→ **What is expected**: For the data below, report how many lines include the word "Kurtka", and write nothing else.

→ **Records provided**:
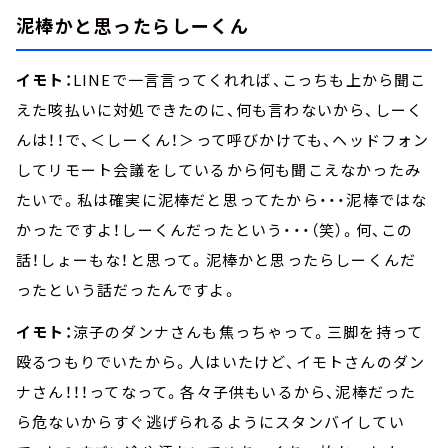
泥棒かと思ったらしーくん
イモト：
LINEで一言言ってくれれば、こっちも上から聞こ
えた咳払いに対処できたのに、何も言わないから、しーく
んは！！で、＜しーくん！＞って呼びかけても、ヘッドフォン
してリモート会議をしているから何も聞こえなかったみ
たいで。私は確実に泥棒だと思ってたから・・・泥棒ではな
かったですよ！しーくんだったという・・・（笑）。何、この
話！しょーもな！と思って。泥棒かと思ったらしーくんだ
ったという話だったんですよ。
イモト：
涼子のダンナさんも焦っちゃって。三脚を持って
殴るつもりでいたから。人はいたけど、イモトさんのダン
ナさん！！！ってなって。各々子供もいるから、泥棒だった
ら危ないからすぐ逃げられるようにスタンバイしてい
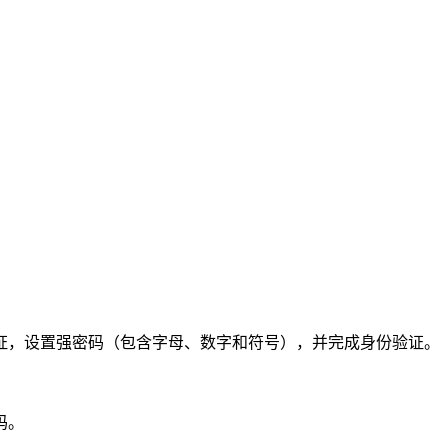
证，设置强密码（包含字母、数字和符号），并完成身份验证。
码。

* * *

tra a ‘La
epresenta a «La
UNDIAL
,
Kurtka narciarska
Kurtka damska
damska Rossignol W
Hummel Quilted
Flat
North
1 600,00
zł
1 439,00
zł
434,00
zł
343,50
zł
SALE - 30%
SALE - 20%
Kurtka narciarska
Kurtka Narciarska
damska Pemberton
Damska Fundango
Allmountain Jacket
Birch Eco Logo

→ **Solution to this task**: 4